Long-COVID-Symptome müssen nicht Long-COVID sein
Die Autoren ziehen aus diesen Ergebnissen zwei Schlüsse: Zum einen sollte untersucht werden, ob die Mechanismen, die zu Long-COVID führen, wirklich spezifisch für SARS-CoV-2 sind. Zum anderen sollten Menschen mit entsprechenden Symptomen gründlich untersucht werden, damit diese Symptome, die auch von zahlreichen anderen Erkrankungen herrühren können, nicht fälschlicherweise einer COVID-19-Erkrankung zugeordnet werden.
Kommentar
Derzeit ist COVID-19 natürlich ein drängendes Problem, aber andere Erkrankungen sind dadurch nicht verschwunden. Es wäre fatal, wenn alle Menschen mit diesen derartig unspezifischen Symptomen verstärkt Long-COVID-Diagnosen erhalten – gegebenenfalls, weil sie selbst schon diesen Verdacht äußern – obwohl eine andere schwere Grunderkrankung vorliegt, die behandlungsbedürftig ist.
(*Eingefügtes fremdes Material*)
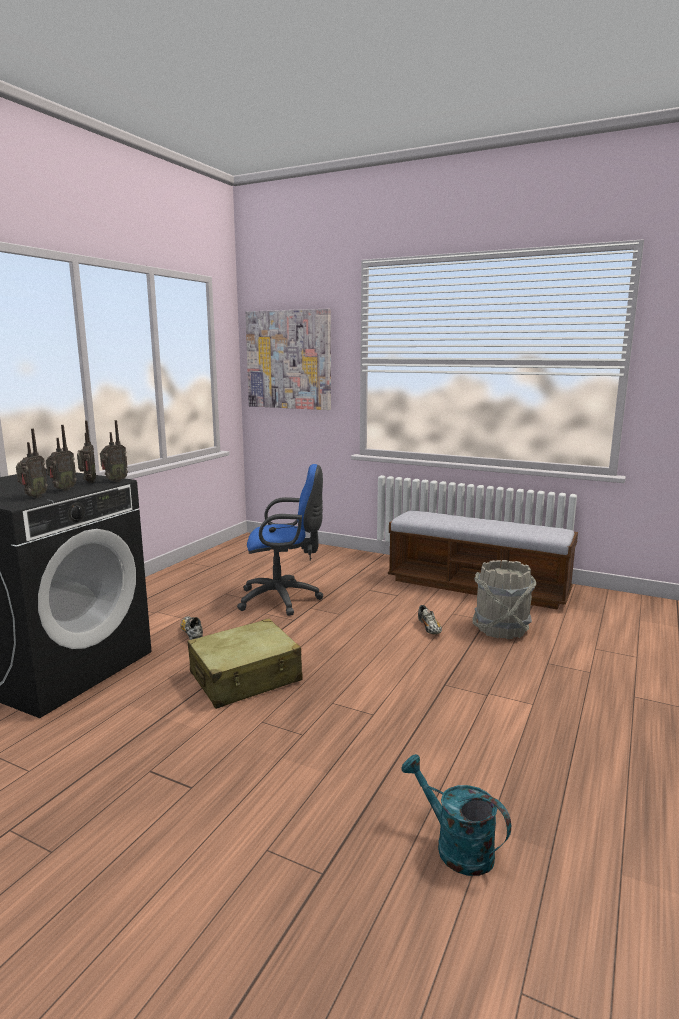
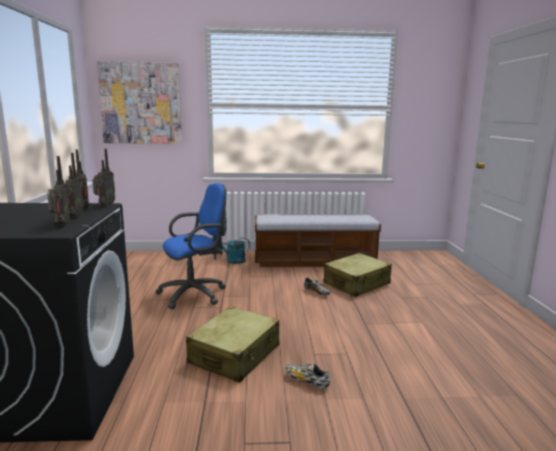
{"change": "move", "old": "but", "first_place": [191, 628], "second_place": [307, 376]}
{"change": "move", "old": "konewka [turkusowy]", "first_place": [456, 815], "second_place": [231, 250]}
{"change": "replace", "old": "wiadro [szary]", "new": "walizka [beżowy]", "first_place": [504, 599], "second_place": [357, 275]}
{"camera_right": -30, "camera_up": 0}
Dieses Risiko besteht jedoch. Es ist bekannt, dass kognitive Fehler bei klinischen Diagnosen und Entscheidungen eine Rolle spielen. Dazu zählen beispielsweise
- Verfügbarkeitsfehler (Corona ist omnipräsent, was als erstes in den Sinn kommt, wird diagnostiziert),
- Verankerungsfehler (an der ursprünglichen Diagnose festhalten, z.B. Symptome passen zu Long-COVID, es wird nicht weitergesucht) oder
- Bestätigungsfehler (bei Verdacht auf Long-COVID werden alle Untersuchungen und Ergebnisse so ermittelt und ausgewertet, dass diese die Vermutung bestätigen).
Wie Fallberichte zeigen, tritt dieses Problem auch bei der Infektion an sich und nicht erst bei Long-COVID auf und andere Erkrankungen werden (zunächst) übersehen. Solche Berichte und die Ergebnisse der vorliegenden Studie sind wichtig – nicht um COVID-19 herunterzuspielen, sondern um daran zu erinnern, dass andere Erkrankungen ebenfalls relevant sind.
Quelle
Matta J, et al. Association of Self-reported COVID-19 Infection and SARS-CoV-2 Serology Test Results With Persistent Physical Symptoms Among French Adults During the COVID-19 Pandemic. JAMA Intern Med 2021; Nov 8;e216454. doi:10.1001/jamainternmed.2021.6454.